**BEREITGESTELLTER AUSZUG**:
Vor 70 Jahren Die Brücke

Remagen · Am 7. März 1945 schreibt das Städtchen Remagen Weltgeschichte. Der Befehl aus Berlin lautet: Sämtliche 40 Rheinbrücken sprengen! Nur eine hält stand, weil der Zünder versagt. Wie eine Festung wurde die Ludendorff-Brücke für den Ersten Weltkrieg gebaut. Nun verkürzt sie den Zweiten Weltkrieg um Monate und rettet so Tausenden das Leben. Ein junger deutschstämmiger US-Offizier aus Nebraska handelt gegen ausdrücklichen Befehl und wird zum Helden. Ein deutscher Major handelt korrekt und wird auf Hitlers Befehl erschossen.

**EINGABEDATEN**:
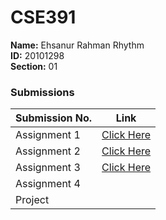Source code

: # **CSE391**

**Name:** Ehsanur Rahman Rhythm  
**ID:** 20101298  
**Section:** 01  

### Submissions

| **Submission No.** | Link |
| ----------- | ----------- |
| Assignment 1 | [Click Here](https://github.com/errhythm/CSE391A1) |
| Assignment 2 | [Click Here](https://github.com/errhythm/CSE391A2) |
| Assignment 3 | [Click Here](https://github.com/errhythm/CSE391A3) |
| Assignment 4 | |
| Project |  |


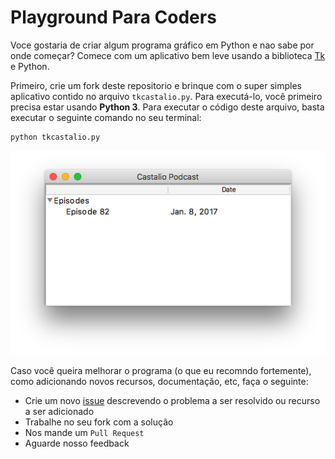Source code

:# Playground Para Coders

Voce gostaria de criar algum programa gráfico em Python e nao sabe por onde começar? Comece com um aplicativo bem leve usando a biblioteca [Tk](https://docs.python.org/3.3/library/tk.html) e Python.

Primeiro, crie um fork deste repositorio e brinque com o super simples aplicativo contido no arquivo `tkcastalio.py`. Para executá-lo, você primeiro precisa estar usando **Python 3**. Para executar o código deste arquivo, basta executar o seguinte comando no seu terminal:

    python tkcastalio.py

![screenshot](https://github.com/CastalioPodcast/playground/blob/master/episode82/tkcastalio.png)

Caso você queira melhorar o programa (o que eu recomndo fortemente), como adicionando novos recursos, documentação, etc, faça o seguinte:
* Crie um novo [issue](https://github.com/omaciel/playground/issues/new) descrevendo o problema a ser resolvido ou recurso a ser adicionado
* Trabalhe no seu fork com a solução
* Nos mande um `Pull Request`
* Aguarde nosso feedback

**ZU ERLEDIGENDE AUFGABEN**:
(a) Gib den Abschnitt der Datensätze von der Zeile mit "python tkcastalio.py" bis zum Ende der Datensätze als Markdown-Tabelle mit den Spalten „Nr.“ und „Zeile“ wieder. Beide Enden gehören dazu, Leerzeilen lässt du weg.
(b) Schreibe den Bericht über die Brücke von Remagen im Anschluss an seinen letzten Satz weiter.

**GELÖSTE AUFGABEN**:
(a)
| Nr. | Zeile |
|---|---|
| 1 |     python tkcastalio.py |
| 2 | ![screenshot](https://github.com/CastalioPodcast/playground/blob/master/episode82/tkcastalio.png) |
| 3 | Caso você queira melhorar o programa (o que eu recomndo fortemente), como adicionando novos recursos, documentação, etc, faça o seguinte: |
| 4 | * Crie um novo [issue](https://github.com/omaciel/playground/issues/new) descrevendo o problema a ser resolvido ou recurso a ser adicionado |
| 5 | * Trabalhe no seu fork com a solução |
| 6 | * Nos mande um `Pull Request` |
| 7 | * Aguarde nosso feedback |

(b)
Am zweiten Weihnachtstag 1944 kreist ein Flugzeug hoch über dem Rheintal. Ein amerikanischer Aufklärer. Der Pilot findet sein Fotomotiv mühelos. Dank der Karte, auf der die "Ludendorff-Bridge" rot markiert ist. 325 Meter lang ist die stählerne, 4600 Tonnen schwere Eisenbahnverbindung über den Fluss. Am östlichen Ufer verschwinden die beiden Gleise in einem 368 Meter langen Tunnel unter dem Felsmassiv der Erpeler Ley. Auf Remagener Seite führt eine Abzweigung nach Westen - Richtung Ardennen. Ein ideales Ziel, um Hitlers Nachschub an die Westfront zu unterbinden. Zwei Tage nach Silvester starten US-Bomber zum nicht ersten, aber schwersten Angriff auf die Brücke. Als sie abdrehen, liegt das Winzerstädtchen in Schutt und Asche. Aber die Brücke steht.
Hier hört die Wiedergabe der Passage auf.